Enquanto caminhava, as contrações vinham fortes e ritmadas, mas quando voltamos à casa dela e me sentei, elas passavam. E assim passei o resto da tarde e da noite, com contrações entrando no ritmo por algum tempo e depois espaçando novamente. À noite, além das contrações irregulares, ainda senti forte enjôo. O obstetra ligou à noite para saber como eu estava e eu disse que não havia ligado mais, porque minhas contrações não haviam entrado no ritmo. Ele mandou relaxar e ligar, se houvesse alguma mudança no quadro.
No sábado pela manhã, ao entrar na 38ª semana, acordei com muita dor nas costas e muita cólica, com contrações ritmadas, mas novamente, quando eu pensava que elas iriam entrar no ritmo, elas acabavam espaçando.
Trabalhei normalmente até quinta-feira, 28 de outubro, quando comecei a sentir muitas contrações, já me sentindo desconfortável.

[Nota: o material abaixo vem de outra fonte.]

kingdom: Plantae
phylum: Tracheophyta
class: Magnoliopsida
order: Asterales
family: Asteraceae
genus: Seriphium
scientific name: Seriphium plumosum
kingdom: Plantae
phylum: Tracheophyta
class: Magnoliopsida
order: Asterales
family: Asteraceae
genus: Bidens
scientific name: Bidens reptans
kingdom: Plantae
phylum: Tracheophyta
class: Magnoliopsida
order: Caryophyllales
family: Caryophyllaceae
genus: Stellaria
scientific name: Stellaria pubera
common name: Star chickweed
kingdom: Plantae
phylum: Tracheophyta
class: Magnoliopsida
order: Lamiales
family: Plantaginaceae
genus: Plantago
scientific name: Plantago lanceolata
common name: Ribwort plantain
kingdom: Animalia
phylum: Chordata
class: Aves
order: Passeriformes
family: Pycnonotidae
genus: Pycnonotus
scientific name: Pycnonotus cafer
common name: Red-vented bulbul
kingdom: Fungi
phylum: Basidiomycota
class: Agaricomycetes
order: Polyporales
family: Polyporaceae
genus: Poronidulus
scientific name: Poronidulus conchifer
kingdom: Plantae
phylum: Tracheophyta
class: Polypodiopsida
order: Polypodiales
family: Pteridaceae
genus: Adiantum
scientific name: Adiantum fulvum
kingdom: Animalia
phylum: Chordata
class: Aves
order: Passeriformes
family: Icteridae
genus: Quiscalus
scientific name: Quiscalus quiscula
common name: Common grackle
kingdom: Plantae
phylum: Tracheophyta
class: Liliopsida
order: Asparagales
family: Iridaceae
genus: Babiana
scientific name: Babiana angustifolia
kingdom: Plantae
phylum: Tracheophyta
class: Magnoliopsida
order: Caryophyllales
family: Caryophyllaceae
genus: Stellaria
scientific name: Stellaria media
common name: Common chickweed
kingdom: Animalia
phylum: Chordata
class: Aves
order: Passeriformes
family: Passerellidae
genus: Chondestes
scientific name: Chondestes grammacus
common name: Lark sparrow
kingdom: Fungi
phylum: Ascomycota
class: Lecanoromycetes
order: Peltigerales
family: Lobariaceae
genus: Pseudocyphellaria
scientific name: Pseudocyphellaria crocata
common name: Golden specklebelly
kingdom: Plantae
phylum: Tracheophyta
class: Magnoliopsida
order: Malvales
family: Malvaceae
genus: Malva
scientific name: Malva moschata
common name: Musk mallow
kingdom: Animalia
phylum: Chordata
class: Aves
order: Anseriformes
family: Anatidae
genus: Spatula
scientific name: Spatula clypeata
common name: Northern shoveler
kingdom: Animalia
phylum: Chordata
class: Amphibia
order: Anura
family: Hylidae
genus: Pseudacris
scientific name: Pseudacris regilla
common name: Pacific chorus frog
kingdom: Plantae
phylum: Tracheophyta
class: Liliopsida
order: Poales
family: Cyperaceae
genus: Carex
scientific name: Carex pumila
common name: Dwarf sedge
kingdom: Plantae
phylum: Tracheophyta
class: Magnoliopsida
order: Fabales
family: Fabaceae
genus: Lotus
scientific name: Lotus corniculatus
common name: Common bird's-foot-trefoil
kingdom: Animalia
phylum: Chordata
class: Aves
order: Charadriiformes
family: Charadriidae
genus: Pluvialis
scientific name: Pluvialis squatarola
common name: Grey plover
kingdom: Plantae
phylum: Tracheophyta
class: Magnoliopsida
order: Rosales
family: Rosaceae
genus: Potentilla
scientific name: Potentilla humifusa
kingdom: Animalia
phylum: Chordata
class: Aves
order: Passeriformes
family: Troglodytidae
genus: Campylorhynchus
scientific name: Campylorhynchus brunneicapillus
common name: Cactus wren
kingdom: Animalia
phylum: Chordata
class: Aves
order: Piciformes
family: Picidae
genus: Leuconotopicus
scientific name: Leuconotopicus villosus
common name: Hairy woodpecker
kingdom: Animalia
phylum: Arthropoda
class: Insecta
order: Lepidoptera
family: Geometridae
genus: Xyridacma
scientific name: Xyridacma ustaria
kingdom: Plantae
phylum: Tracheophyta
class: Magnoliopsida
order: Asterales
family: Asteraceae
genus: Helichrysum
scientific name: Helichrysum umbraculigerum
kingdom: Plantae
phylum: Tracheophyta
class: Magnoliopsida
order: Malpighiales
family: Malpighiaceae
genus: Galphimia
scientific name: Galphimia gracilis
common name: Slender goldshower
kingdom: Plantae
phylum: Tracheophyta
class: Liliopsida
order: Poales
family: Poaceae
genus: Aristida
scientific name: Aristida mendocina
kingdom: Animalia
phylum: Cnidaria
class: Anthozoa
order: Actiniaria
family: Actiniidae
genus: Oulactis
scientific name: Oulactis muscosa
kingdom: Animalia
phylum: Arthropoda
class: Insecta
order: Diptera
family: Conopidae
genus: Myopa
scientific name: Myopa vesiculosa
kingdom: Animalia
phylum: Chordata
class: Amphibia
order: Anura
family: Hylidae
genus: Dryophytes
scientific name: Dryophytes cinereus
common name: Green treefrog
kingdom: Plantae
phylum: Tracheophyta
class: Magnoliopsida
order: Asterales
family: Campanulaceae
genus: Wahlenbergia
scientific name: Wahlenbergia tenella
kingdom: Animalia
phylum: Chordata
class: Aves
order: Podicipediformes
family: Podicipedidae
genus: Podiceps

Fui embora naquele dia, achando que iria voltar no dia seguinte, mas acordei na sexta-feira com muitas contrações e acabei ficando em casa. Não fui trabalhar de manhã e liguei para o obstetra, que me disse receitou dois medicamentos homeopáticos para fazer com que as contrações entrassem no ritmo e pediu para passar no consultório dele à tarde. Também me disse para caminhar bastante, para ajudar o bebê a descer e encaixar. À tarde, fui à consulta e no exame de toque eu já estava com 2 para 3 cm de dilatação, um bom sinal. Agora, era só esperar as contrações entrarem no ritmo.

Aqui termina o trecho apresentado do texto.